Сосед встал, пропустил, сел, принюхался, строго вопросил:
– Вы что, курили?
– Нет, целовался с обкуренной, – с кроткой невинностью отвечал ученик. У методиста отвисла челюсть. Не слишком низко отвисла, дюйма на два, не больше. Но стоило сидевшей впереди Оле Столяровой передать украдкой записку, как челюсть соседа мигом вернулась с лязгом на место.
– Что это? Отдайте мне сейчас же! – потребовал уполномоченный, не повышая голоса, но достаточно жестко и внушительно.
– Это не шпаргалка, товарищ Дарбинян. Это записка. Судя по всему, личная…
– От той, с которой целовались? – не скрыл сарказма методист.

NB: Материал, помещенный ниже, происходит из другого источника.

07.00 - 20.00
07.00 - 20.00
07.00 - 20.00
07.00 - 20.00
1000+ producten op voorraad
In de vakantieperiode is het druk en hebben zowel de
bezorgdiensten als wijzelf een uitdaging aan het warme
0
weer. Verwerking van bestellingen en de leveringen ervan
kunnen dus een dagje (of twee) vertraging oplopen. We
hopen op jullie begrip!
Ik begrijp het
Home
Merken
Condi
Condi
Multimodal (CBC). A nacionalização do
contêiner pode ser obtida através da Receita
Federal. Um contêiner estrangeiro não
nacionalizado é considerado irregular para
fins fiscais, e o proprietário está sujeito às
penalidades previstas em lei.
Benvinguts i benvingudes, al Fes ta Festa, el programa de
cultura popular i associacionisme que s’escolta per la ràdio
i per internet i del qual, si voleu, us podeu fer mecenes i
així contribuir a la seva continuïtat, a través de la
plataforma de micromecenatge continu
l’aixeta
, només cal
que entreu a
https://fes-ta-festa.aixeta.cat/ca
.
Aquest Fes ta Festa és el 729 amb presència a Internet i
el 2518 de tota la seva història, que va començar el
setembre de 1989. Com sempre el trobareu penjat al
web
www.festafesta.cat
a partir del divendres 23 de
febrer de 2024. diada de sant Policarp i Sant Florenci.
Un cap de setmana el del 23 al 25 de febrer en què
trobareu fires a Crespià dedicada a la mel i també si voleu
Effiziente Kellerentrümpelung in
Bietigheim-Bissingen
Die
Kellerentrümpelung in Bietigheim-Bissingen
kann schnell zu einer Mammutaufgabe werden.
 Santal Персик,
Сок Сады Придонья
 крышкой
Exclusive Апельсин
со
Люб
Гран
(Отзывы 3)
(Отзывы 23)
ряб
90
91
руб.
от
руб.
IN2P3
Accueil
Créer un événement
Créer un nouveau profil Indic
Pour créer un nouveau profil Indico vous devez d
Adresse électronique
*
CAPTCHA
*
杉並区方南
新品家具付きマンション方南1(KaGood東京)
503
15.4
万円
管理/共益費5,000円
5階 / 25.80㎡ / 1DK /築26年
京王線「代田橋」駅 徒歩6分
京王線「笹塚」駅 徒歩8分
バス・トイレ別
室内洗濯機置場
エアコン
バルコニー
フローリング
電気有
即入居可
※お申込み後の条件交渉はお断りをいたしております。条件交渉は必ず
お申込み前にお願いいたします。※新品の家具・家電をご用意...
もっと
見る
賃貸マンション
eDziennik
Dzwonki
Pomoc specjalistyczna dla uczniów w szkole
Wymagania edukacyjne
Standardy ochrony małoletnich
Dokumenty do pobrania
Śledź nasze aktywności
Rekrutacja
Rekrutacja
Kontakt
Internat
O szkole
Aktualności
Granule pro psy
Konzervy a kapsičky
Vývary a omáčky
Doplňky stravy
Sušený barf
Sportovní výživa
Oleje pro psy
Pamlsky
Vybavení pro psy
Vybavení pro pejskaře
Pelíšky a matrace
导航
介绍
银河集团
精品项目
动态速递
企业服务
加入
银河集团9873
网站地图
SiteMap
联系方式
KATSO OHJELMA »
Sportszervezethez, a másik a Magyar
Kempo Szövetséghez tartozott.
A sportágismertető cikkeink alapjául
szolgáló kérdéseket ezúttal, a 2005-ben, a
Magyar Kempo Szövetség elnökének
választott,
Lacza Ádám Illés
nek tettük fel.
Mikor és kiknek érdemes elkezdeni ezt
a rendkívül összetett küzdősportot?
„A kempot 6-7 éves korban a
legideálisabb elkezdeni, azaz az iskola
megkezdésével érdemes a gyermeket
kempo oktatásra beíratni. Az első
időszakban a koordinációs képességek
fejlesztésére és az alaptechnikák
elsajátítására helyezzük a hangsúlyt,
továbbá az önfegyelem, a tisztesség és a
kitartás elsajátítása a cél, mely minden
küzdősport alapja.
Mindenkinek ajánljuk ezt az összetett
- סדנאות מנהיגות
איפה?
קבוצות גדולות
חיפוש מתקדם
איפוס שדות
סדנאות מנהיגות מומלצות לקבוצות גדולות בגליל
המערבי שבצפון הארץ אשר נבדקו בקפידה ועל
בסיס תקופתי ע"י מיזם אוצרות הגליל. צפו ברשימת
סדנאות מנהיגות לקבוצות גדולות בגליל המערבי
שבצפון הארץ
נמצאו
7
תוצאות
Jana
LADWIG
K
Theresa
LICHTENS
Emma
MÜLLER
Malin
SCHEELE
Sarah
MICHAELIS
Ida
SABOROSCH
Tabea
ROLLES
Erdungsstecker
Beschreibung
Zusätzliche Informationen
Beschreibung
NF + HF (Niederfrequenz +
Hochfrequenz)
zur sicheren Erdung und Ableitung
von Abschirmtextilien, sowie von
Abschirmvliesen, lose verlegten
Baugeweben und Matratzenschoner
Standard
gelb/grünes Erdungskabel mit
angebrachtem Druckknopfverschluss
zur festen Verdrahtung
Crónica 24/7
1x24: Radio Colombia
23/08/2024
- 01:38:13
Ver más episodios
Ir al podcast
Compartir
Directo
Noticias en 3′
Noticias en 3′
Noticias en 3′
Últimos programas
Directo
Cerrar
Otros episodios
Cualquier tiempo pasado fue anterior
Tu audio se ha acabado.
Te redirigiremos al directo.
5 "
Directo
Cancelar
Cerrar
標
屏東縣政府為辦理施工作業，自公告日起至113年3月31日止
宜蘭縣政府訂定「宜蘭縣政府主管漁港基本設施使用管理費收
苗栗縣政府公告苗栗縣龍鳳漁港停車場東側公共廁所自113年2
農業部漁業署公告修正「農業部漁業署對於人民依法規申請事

– Нет, от той, с которой еще не целовался. Видимо, хочет узнать, когда это мероприятие у нас с ней состоится. С вашего разрешения, я ознакомлюсь и отвечу. Даю слово джентльмена, что если это все же окажется шпаргалкой, предоставить ее в ваше распоряжение как неопровержимую улику моей лояльности…
И он развернул, прочитал; прочитав, усмехнулся и передал записку соседу.
– Как я и предполагал, это – личное, но поскольку я ничего от вышестоящих контролирующих органов скрывать не намерен, прошу убедиться в этом их самих собственной персоной.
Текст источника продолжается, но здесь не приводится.